(22-03-2012, 11:52)paradox schrieb: Wir haben ein ähnliches Problem bei der Auslegung von Gesetzen.
Sorry, paradox,
aber das heißt wieder mal, Äpfel mit Birnen zu vergleichen.
Bei der Auslegung von Gesetzen gehen "wir" nämlich grundsätzlich davon aus, dass diese durch und durch menschlichen Ursprungs sind. Und weil das so ist, haben wir auch klare Kriterien, die wir an solche Texte anlegen können, um eine Vorstellung zu entwickeln, was die Autoren mit diesen Texten gemeint bzw. beabsichtigt haben könnten.
paradox schrieb: Mit Hilfe von historischer, systematischer, teleologischer und grammatikalischer Interpretation wird hier versucht diese Probleme zu umgehen, und mittles Analogie Lücken zu schließen.

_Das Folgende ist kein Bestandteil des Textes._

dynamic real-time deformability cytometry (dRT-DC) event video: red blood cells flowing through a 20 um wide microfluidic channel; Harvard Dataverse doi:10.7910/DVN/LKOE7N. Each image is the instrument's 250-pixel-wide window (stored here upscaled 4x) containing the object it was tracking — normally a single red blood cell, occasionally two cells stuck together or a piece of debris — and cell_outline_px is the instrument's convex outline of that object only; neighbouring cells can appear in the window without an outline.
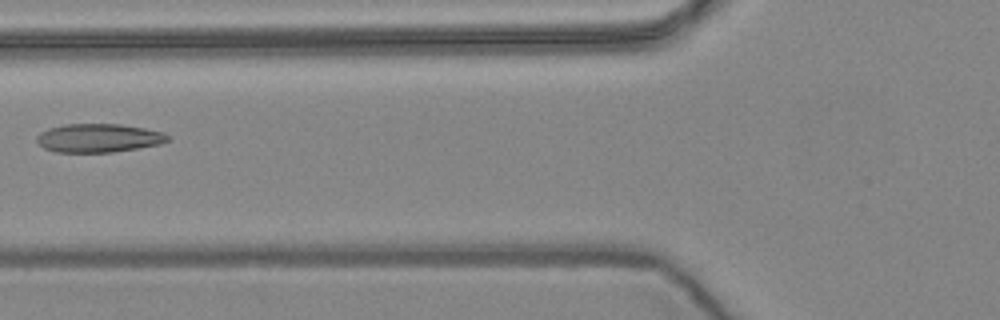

Genau das macht die historisch-kritische Methode der Bibelauslegung doch auch: Verschiedene Kriterien auf Basis einer möglichst sauber definierten Methodik auf die Bibeltexte anwenden, um herauszubekommen, wer dort wann und wo in welchem historischen Kontext was geschrieben und gemeint haben könnte.
Das Unangenehme dieser Methode ist nur, dass bei ihrer Anwendung ein geradezu deprimierend ernüchterndes Bild des historischen Jesus entsteht: Ein jüdischer(!) Rabbi, geboren in einem völlig bedeutungslosen Kaff namens Nazareth, vermutlich Schüler Johannes des Täufers, erst relativ spät (etwa um das dreißigste Lebensjahr) und geographisch ziemlich begrenzt öffentlich aufgetreten, um dann ungeschickterweise gleich bei seinem ersten größeren Auftritt in Jerusalem den Bogen zu überspannen und von der Besatzungsmacht wegen Aufruhr hingerichtet zu werden.
Vom übers Wasser laufenden Gottessohn, der als "Lamm Gottes" mit seinem Blut die Sünden der Welt zu tilgen hatte, bleibt in dieser Lesart nicht viel mehr übrig als der gleichermaßen verständliche wie absurde Versuch seiner Anhänger, dem überraschend frühen Dahinscheiden ihres Meisters irgendwie einen tieferen Sinn zu verleihen.
paradox schrieb: Ich persönlich sehe es allerdings so, dass man aus der Bibel selbst auch einen gewissen Rahmen ableiten kann, wie eben etwa aus den Geboten und einer speziellen Passage in Markus 12.
Alles andere würde ich mit Vorsicht begegnen, weil auch ich hier den Einfluss von menschlichen Vorstellungen stark vermute.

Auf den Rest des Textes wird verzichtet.